- **EXTRACT**:

Begin

Brief moment of solitude in Ubud

Brief moment of solitude in Ubud

I’ve had more than a few Ubud friends say to me, “I’m so much more social here than I am at home.”

Me too. It seems I’ve now turned into a social butterfly.

My calendar is filled with more people and activities and parties and events and dinners than I often know what to do with. And since I don’t have a calendar my activities are either in my head or on a sheet of paper which, as of yesterday, I seem to have lost.

Uh-oh.

It’s a lot of connection with lots of people and also really feels right and energizing. The joke around Ubud is that we need a vacation from our vacation. Ubud is that chock-full of stuff to do and people to see and events to attend and well, you get the picture…

And when it gets to be too much for this butterfly I put my phone in the drawer (note: if I’m not answering, that’s what’s up). I then curl up in my extra large cushy villa to watch movies, have food delivered, make popcorn, read, swim, take baths, sleep.

The next day I usually wake up ready to dive into the next social activity.

Not working helps one become a social butterfly for sure. As does not having any of the earthly responsibilities like cleaning the house, cooking or laundry, and paying bills. Yes, not paying bills definitely helps.  (Don’t worry, my bills are getting paid, it’s just that my assistant is doing that while I’m away. Might have her continue doing this when I get back. I realize I really like not paying bills.)

The current group of friends that has taken shape around me in Ubud feels so right. We just gel. There is a feeling of YES with these people, these loving souls from around the world that I get to call friends (lucky me).

They are helping to make this the trip of a lifetime. Without them Ubud would just be a place. A lovely, lush, spiritual place but just a place. Enjoying all that Ubud has to offer with these friends opens up my whole experience of Bali into a more full and rich experience.

I had a tribe early on in my trip in Bali but people in that tribe left the island and things shifted.

When this happened I felt lonely and prayed for people that I really resonated with and who I could sink into.

People that felt like comfy sofas to my soul.

Soul sofas.

Yes, that’s what I needed.

In a short amount of time, I got that.

Lunch

Lunch

I’m so very grateful.

Tribe (with two on the left who just couldn't resist the Soul Sofa)

Tribe (with two on the left who just couldn't resist the Soul Sofa)

I have had so many moments of, ‘When I’m 80 I’m going to remember this Bali trip and be so happy I got to experience that.”

End

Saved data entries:
Begin

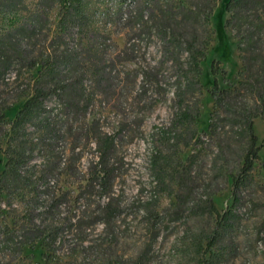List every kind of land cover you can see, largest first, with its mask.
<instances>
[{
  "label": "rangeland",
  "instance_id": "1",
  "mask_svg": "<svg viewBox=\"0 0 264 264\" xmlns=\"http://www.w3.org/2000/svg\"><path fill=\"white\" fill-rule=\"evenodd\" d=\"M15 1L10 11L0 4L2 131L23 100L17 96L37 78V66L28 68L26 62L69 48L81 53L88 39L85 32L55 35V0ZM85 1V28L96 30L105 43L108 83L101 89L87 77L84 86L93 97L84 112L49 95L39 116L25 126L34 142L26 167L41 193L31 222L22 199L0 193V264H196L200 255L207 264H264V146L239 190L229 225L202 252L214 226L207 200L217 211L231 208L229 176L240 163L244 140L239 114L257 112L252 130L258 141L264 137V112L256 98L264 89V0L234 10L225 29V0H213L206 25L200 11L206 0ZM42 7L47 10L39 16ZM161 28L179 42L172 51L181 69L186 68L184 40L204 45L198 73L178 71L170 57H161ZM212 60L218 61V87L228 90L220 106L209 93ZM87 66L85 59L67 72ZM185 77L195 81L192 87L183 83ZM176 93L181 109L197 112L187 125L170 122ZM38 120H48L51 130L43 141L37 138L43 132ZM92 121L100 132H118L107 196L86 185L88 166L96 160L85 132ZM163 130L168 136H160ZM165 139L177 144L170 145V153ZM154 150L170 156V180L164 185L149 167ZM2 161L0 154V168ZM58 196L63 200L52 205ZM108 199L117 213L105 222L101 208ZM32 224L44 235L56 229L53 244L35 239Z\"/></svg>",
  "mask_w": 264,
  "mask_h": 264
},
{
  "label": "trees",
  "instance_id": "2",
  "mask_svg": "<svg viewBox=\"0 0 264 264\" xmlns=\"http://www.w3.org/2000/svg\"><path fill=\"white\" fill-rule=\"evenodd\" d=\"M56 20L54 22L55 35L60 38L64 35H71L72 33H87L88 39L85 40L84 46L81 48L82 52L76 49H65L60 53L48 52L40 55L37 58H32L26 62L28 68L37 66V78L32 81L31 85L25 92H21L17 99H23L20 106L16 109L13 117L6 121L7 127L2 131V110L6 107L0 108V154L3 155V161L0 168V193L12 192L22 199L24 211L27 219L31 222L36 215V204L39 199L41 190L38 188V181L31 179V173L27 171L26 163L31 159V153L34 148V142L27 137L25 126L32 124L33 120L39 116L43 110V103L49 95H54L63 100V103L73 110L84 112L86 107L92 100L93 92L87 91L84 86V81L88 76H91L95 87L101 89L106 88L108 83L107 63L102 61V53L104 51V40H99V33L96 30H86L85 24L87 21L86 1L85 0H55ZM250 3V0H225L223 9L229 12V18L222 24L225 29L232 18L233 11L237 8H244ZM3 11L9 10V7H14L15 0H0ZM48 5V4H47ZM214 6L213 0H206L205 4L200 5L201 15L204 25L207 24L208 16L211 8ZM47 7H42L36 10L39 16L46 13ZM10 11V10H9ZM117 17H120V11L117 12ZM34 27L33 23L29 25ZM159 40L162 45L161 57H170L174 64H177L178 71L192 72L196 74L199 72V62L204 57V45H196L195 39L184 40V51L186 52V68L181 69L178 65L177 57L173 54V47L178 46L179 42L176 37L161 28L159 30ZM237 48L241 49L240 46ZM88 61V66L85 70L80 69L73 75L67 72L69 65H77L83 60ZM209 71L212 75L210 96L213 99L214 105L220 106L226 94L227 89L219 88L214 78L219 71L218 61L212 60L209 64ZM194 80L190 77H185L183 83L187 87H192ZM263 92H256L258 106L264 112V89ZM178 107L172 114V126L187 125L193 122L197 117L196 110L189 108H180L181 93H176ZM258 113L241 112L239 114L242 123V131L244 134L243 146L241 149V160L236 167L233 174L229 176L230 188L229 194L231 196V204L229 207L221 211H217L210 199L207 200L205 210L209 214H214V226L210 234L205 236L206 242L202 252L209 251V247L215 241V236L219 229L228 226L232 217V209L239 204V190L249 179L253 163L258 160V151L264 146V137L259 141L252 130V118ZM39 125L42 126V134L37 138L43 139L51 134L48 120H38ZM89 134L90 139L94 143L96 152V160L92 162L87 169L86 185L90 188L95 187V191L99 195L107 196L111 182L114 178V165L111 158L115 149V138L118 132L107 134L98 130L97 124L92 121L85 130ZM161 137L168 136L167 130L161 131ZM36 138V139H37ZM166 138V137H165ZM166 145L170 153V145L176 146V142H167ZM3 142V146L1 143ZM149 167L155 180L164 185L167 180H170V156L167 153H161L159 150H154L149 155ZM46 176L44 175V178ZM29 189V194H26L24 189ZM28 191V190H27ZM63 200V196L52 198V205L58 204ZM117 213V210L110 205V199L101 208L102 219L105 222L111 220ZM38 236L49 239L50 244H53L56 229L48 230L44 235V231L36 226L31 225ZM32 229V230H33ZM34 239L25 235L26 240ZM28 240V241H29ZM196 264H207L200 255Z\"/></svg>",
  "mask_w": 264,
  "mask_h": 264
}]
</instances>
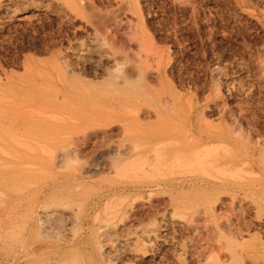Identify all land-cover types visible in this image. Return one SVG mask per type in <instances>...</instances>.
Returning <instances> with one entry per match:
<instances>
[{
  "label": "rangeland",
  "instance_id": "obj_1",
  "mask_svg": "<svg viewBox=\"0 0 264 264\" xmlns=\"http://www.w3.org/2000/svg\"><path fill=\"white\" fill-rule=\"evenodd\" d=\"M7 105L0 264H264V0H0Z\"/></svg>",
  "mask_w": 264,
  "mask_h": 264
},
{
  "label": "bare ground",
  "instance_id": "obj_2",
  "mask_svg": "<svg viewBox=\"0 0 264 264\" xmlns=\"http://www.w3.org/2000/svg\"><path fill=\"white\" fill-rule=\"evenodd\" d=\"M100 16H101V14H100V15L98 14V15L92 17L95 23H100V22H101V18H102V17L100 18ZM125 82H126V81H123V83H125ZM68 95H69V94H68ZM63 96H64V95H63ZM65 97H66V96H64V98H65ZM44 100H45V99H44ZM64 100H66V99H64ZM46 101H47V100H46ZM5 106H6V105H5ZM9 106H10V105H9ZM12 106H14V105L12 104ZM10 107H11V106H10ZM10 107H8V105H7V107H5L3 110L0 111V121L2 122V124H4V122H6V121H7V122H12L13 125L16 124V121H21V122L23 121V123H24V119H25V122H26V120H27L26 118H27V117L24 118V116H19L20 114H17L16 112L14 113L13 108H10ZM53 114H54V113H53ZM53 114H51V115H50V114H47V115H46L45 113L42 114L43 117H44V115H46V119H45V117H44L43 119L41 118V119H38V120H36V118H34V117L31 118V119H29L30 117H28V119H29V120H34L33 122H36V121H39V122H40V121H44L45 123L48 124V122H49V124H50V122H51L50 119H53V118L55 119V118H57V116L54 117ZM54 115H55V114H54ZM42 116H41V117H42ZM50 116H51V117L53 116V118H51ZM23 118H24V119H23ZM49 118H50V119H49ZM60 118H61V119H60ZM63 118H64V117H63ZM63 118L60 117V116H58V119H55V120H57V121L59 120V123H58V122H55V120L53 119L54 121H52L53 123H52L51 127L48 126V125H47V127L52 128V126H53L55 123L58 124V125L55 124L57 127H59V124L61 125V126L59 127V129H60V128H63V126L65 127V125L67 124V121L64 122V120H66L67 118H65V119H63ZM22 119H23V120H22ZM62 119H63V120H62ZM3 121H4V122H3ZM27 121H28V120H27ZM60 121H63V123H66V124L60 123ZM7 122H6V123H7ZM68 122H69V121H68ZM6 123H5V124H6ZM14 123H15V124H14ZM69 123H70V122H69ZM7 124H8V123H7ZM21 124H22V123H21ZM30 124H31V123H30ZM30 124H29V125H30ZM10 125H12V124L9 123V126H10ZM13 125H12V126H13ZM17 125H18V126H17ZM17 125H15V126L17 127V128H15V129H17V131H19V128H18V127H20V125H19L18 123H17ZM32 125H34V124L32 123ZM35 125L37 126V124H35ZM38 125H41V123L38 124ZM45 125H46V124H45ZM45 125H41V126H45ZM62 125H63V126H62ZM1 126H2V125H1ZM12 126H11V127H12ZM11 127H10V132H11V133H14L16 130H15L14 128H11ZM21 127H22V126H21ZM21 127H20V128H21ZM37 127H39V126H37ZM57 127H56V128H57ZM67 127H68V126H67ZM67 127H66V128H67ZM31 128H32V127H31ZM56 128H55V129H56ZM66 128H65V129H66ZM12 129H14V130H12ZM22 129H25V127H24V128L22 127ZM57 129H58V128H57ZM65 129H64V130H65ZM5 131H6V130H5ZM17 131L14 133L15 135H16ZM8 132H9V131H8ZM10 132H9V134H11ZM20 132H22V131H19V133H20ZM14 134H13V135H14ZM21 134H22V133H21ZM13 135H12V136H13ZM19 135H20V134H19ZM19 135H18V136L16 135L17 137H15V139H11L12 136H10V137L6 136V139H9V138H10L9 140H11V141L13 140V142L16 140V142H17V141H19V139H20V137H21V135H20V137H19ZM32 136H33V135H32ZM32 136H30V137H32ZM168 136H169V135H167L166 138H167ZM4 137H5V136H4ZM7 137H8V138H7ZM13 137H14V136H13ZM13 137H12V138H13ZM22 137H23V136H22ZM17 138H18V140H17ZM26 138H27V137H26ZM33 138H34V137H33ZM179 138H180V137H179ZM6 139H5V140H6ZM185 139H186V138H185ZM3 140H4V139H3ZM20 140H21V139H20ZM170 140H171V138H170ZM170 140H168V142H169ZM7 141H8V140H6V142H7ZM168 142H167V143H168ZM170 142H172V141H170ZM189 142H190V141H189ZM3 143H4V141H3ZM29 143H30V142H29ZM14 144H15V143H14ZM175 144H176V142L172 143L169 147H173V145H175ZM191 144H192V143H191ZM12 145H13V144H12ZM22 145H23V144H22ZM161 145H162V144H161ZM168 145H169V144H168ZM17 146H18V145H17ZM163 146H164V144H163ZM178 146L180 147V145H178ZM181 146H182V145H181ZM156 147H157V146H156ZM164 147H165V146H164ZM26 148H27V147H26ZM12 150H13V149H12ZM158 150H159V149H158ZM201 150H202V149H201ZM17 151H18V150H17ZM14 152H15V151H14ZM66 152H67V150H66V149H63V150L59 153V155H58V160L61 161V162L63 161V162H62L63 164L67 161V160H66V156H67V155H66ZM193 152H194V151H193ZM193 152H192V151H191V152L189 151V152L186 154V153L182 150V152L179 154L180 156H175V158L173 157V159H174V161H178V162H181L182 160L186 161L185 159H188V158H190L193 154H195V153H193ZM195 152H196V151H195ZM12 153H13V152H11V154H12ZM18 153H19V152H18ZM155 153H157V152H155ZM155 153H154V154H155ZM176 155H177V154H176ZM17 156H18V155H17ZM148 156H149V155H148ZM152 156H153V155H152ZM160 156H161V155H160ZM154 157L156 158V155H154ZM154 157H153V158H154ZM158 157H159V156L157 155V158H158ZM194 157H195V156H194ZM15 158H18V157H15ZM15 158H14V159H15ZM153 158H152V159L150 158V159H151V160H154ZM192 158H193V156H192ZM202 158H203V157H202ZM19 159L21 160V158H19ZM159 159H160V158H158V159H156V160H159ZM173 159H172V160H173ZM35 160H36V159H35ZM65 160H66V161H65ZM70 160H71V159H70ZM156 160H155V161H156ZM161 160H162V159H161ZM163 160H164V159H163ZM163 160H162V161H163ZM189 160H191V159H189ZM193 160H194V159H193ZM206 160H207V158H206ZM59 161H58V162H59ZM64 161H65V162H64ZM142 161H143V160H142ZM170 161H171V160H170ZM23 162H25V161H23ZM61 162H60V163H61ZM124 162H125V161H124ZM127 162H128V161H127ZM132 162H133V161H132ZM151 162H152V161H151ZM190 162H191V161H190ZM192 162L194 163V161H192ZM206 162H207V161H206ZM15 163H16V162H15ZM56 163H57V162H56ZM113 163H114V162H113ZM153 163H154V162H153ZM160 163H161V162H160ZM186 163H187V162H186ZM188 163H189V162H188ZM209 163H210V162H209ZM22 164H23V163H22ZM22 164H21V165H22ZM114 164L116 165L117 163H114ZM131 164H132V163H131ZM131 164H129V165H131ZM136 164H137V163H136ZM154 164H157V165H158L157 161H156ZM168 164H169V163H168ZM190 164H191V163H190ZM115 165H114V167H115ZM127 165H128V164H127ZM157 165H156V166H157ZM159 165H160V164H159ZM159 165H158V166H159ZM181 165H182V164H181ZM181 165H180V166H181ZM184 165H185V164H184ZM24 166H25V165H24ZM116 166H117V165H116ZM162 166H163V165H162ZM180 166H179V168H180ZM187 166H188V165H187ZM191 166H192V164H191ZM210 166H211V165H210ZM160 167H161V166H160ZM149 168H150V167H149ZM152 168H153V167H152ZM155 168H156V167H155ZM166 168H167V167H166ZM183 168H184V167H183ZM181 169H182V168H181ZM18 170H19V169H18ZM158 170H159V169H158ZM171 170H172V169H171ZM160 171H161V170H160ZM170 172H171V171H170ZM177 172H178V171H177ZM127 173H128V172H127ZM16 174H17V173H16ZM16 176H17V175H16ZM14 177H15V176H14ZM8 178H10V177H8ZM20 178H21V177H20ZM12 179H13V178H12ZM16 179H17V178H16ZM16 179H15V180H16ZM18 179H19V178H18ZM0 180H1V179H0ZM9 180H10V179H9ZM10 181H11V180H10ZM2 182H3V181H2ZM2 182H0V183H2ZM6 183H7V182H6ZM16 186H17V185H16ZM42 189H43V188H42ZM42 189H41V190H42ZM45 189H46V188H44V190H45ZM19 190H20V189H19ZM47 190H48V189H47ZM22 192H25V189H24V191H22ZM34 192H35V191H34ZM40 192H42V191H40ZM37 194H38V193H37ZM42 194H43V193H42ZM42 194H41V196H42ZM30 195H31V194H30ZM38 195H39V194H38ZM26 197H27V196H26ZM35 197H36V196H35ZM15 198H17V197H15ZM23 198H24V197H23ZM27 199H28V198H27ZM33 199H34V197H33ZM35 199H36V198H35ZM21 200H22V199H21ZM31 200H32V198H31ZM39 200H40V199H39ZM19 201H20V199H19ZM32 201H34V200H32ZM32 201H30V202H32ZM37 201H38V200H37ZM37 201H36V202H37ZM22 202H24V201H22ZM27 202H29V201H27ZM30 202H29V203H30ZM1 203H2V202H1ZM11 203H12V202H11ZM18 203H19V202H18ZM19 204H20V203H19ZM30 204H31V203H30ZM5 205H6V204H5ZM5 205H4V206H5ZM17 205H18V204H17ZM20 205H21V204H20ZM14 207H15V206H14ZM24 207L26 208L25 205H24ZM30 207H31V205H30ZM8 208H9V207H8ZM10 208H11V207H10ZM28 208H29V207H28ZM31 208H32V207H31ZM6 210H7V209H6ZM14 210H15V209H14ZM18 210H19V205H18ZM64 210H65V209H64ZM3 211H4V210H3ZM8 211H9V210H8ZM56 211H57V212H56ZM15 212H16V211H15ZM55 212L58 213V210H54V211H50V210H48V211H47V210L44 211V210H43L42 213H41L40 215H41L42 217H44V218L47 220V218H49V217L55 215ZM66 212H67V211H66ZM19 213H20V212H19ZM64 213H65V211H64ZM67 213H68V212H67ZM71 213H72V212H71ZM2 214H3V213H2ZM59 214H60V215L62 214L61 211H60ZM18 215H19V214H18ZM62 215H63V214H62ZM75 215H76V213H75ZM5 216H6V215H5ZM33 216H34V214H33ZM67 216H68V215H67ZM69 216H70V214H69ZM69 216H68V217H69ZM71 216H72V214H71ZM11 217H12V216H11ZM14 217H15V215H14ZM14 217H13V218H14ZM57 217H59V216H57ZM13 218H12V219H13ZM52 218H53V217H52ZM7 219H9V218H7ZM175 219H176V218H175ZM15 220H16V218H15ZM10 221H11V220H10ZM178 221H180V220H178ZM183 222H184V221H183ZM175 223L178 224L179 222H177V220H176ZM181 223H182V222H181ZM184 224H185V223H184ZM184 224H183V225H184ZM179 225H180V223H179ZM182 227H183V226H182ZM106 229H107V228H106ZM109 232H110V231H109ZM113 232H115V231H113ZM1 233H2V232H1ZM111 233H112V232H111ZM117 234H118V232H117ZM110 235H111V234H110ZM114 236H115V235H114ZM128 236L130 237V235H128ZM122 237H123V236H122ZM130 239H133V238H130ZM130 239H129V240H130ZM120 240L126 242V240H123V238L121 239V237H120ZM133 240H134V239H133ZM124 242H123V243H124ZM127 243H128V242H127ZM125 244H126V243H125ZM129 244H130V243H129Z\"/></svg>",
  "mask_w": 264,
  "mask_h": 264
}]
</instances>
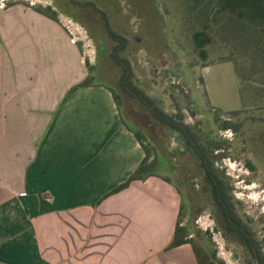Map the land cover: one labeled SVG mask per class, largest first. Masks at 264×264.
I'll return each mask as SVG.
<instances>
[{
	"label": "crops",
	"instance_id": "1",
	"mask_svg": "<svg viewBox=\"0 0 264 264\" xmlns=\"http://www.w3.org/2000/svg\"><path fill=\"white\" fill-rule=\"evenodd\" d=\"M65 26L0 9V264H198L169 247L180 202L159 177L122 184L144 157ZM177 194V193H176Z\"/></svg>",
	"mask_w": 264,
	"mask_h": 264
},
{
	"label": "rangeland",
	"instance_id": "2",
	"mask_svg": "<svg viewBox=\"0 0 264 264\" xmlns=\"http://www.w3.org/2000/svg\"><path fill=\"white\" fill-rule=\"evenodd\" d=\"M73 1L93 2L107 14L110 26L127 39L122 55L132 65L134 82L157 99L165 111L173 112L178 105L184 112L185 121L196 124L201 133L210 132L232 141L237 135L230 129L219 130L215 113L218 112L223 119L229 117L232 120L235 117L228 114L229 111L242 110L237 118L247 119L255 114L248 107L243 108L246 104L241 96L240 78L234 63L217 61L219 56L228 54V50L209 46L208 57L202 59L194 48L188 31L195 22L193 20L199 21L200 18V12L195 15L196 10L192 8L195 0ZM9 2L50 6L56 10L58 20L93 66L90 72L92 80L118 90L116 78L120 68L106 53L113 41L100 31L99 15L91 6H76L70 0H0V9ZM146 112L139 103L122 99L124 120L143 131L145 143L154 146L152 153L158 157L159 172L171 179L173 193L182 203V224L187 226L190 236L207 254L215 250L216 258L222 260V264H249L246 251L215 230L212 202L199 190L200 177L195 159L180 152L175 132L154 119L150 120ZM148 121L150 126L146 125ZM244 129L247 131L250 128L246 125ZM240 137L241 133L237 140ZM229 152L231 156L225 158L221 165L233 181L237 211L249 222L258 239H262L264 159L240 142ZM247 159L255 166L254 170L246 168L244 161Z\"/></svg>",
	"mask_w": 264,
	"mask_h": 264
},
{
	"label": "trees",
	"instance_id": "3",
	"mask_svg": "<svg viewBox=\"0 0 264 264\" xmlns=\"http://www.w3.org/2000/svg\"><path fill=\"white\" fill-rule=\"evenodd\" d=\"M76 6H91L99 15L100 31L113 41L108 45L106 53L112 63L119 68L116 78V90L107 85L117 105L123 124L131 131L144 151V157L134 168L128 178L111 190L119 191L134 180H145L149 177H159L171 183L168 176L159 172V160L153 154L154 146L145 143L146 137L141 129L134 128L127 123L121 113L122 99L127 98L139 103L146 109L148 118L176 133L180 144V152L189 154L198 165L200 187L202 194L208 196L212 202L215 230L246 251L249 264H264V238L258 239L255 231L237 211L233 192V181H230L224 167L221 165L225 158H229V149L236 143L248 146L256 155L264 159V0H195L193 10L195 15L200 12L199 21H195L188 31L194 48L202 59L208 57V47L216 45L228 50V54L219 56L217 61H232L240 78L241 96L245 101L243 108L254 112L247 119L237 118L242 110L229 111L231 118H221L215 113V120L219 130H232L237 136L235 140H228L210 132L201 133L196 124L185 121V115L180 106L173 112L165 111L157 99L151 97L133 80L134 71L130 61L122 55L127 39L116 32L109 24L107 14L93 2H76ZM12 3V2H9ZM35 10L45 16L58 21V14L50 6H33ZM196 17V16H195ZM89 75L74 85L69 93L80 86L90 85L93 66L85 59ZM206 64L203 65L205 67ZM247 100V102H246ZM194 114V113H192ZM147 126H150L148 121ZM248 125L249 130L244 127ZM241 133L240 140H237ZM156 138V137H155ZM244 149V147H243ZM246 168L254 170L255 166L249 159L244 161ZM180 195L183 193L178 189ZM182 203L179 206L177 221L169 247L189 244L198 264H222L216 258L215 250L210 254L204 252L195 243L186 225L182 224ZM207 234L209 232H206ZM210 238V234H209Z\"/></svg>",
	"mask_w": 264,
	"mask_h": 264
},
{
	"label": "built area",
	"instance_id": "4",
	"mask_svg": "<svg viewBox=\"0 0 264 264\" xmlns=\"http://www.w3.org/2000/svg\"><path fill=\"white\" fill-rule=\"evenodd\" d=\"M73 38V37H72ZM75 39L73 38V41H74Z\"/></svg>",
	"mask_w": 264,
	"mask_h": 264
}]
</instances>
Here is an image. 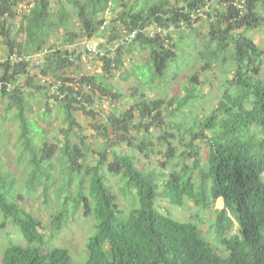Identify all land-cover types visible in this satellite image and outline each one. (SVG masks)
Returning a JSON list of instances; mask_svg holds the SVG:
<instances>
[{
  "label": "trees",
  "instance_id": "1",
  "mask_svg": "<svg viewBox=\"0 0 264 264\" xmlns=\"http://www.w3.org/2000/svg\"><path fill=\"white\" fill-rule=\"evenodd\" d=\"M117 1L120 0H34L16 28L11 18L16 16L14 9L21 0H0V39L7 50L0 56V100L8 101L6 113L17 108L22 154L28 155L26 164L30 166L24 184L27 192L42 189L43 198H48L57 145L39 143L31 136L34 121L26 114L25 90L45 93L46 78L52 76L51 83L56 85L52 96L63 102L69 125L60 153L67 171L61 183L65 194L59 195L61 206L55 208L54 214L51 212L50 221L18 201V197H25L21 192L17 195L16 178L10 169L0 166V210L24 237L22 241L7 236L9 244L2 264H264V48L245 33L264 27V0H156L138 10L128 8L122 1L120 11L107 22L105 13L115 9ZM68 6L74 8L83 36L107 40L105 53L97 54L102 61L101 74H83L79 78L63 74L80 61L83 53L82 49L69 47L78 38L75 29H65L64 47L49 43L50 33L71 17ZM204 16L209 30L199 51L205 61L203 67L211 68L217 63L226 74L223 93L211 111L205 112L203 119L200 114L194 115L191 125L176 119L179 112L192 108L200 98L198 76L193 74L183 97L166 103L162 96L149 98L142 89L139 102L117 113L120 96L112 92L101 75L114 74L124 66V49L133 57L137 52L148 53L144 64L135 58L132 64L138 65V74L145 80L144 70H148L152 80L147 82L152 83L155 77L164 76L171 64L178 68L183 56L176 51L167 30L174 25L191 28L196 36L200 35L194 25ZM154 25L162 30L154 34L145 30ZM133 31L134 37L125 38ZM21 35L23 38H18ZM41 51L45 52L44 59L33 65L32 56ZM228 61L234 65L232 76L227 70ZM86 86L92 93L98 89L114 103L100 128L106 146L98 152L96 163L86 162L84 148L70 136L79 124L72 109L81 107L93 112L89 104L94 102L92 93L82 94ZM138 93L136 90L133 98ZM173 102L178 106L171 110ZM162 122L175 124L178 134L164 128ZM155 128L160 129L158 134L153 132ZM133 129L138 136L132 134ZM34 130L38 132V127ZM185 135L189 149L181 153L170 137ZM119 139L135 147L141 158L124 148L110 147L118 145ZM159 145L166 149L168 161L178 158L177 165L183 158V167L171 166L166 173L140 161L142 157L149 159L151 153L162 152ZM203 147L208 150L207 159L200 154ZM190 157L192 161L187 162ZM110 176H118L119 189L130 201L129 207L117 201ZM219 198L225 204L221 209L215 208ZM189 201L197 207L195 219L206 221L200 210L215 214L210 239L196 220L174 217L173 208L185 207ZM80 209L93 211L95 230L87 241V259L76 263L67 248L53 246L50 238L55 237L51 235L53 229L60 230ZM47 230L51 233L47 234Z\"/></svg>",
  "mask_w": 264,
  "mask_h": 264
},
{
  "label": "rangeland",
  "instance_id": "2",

End

- **BRIEF**:
Answer these questions about the piece on Ubud:
(a) Without a calendar, where does the writer keep track of activities?
(b) Where does the writer put the phone when the social pace becomes too much?
(c) Who is paying the writer's bills during the trip?

- **REPLY**:
(a) The activities are either in the writer's head or on a sheet of paper, which the writer seems to have lost.
(b) In the drawer.
(c) The writer's assistant.